McGettigan perceives expedience here: universities are very independent, institutionally, and that’s a problem when the market starts to fail (and it is failing: a truly tragic sidebar is that it’s not working out for students either, and some universities are hitting 30% dropout rates after the first year. Maintenance grants haven’t kept pace with inflation, and students just can’t afford to stay). “Culture wars do distract from market failure,” he says, “and leave the impression that the market failure was a result of misplaced priorities.”
All that would definitely be bad – cynical, self-sabotaging, philistine. But there’s another possibility that is worse: that culture wars aren’t being fought to destroy the humanities – rather that humanities are being destroyed because they’re incredibly inconvenient to authoritarianism, representing as they do “a pedagogical practice that calls students beyond themselves, embraces the ethical imperative for them to care for others, embrace historical memory, work to dismantle structures of domination, and to become subjects rather than objects of history, politics, and power”.
That’s from Critical Pedagogy in the Age of Fascist Politics by the American academic Henry Giroux, and I mention it not to freak anyone out, merely to note how striking the similarities are between rhetorical and financial attacks on the arts and humanities in the US and in the UK. You can read about the crisis in the creative writing degree at the University of Florida and swap out only one or two words (“semester”, plus the name of the president) and you could be reading about Goldsmiths.
Related: ‘Cultural and social vandalism’: job cut plans at Goldsmiths attacked
In fact, the students protesting about Gaza at Goldsmiths are also passionately opposed to the mass redundancies, and many of the staff were involved, non-residentially, with the occupation – teach-ins, coming to guest lectures, supportive vibes. But there’s a deeper connective logic, common to student protest throughout history. MacRae, when the occupation began, was working on a soundscape about the Tiananmen Square massacre, where her father had witnessed the occupation of the square and subsequent shootings of students and civilians. “Did they get what they wanted?” she says. “Of course not. But for a few months, the whole city was in a state of anarchy in a beautiful way, and people still remember that feeling.”

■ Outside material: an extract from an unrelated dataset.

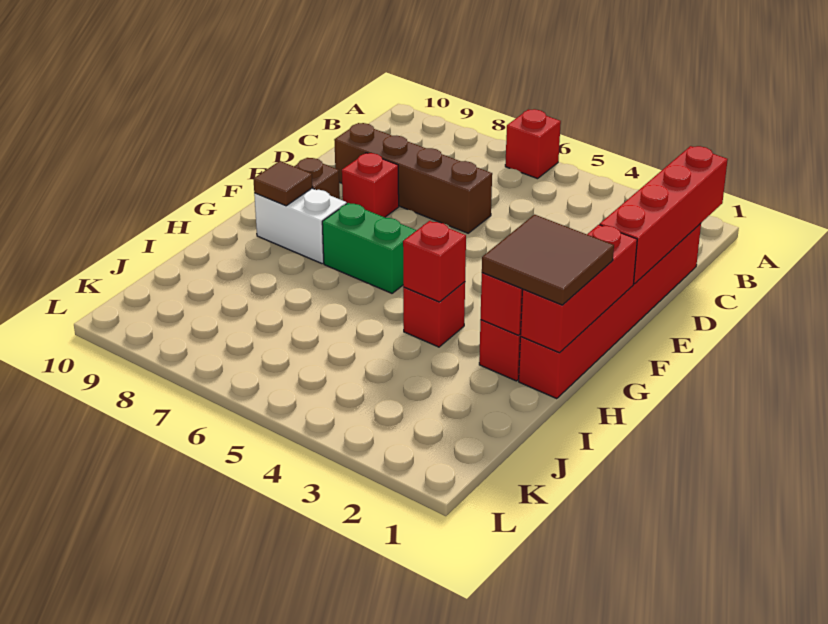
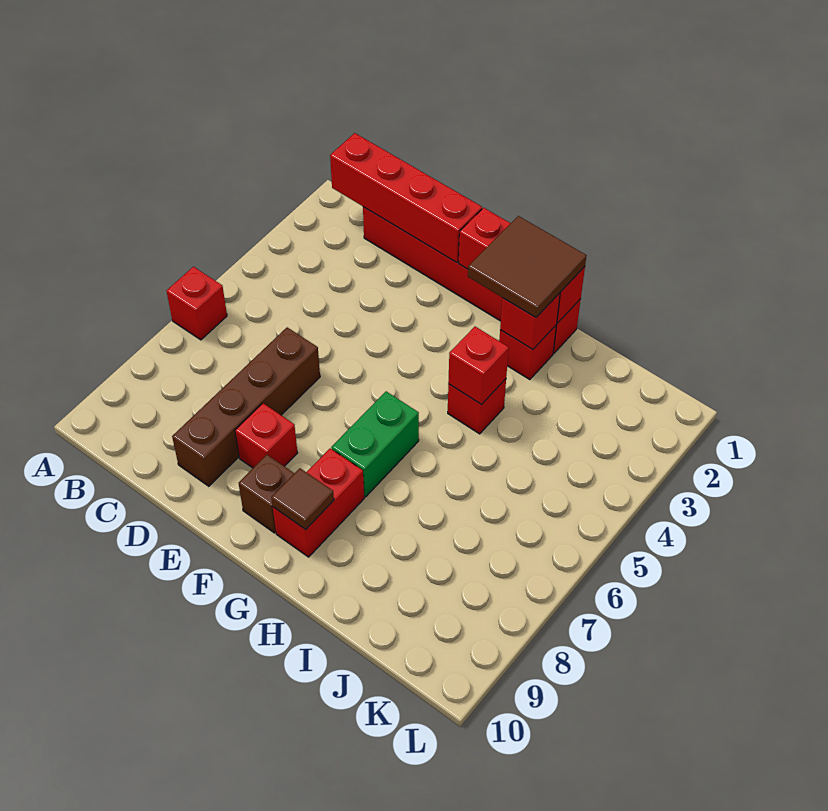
white 1x2 brick [254,188,347,264] -> red 1x2 brick [273,449,364,557]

When you embark on an education that cannot obviously be commodified, that doesn’t translate into earnings, it is a way of saying (and believing) that your mind’s value to society is innate. Politics is your business because you are its business. You are the keeper of ideas, historical memory, compassion, context, hope, that the market cannot understand and authoritarianism cannot stomach.
Back in February, one (anonymous) academic was in a meeting at which some of the senior management team wanted to get the students arrested. “Can you imagine?” they said. “Calling the police on your own students? At Goldsmiths?” That was outvoted, but the ludicrousness hangs in the air.
Can you imagine? Trying to hollow out the arts and humanities? In the UK, where it’s one of the few things we’re good at? (No offence, scientists: you’re good too.) You don’t have to imagine it – you can see it. But I don’t think it’s a done deal.